The technique was discovered and developed in Japan in the late 1900s by Mikao Usui, and was brought to the U.S. in the 1940s by a Japanese M.D. and a Japanese-American woman who developed a school for practitioners in Hawaii. It has developed and flourished in the U.S. and worldwide ever since, and is now one of the most respected and accepted-as-effective biofield healing modalities in current use.
The practice itself is a holistic method of stress reduction and relaxation that also promotes healing, and is administered through a series of hand positions on or above the body. It brings about deep relaxation, dissolves energy blockages, detoxifies the system, accelerates cell regeneration, reduces inflammation, and supports and increases the body’s general vitality. At the psychological/emotional level, it can relieve depression, anxiety, and even heal the long-term ravages of trauma on the nervous system.
While Reiki practitioners do not diagnose (nor do they need to, as Reiki energy itself knows where to go), a skilled practitioner is able to “read” the body in such a way as to know where to place his or her hands to do the most good. And since it is also a quality of Reiki energy to only go where it is welcome, no-one ever receives any healing they are not ready for or do not want.
A Reiki treatment itself often feels like a warm, relaxing radiance that flows through and around the person receiving it. Reiki treats the whole person including body, emotions, mind, and spirit.
However, it is recommended that if someone receiving Reiki has a serious medical or psychological condition, they also consult a licensed physician or other licensed health or mental health care professional, since Reiki works well in conjunction with all medical or psychological care. For this reason, Reiki and other biofield healing methods are considered “complementary medicine” practices, since they both work on their own and also support the effectiveness of other medical, emotional and spiritual care of all kinds.

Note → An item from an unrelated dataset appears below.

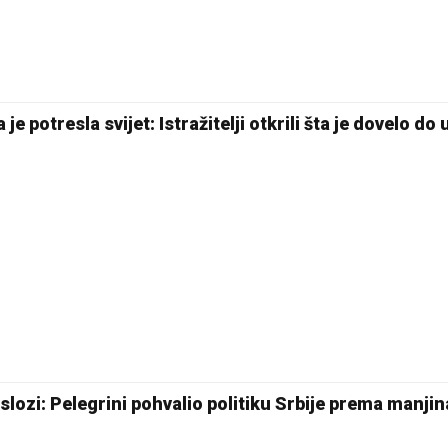
e potresla svijet: Istražitelji otkrili šta je dovelo do
 slozi: Pelegrini pohvalio politiku Srbije prema manji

Getting Back to the Biofield:
While I have focused in this blog on Reiki in particular because it is the modality with which I am the most personally familiar, the field of biofield therapy includes many powerful and effective modalities (internal qigong, Therapeutic Touch, Healing Touch, “toning” and other methods using sound, and Sufi healing practices are just a few of these) for inviting the loving, benevolent field of higher intelligence that is Consciousness itself to vibrate more fully with our individual fields of vitality, with healing results.
And since I have really just barely scratched the surface of what biofield science and biofield therapies are about, those interested in learning more might check out the article on Biofield Science and Healing in the Huffington Post, and/or this podcast interview with Dr. Shamini Jain of the Consciousness Healing Initiative.
Then do yourself a favor and choose one of these methods (your own intuition/attraction is probably your best guide to which one), find a practitioner, and…receive. Your biofield will thank you for it.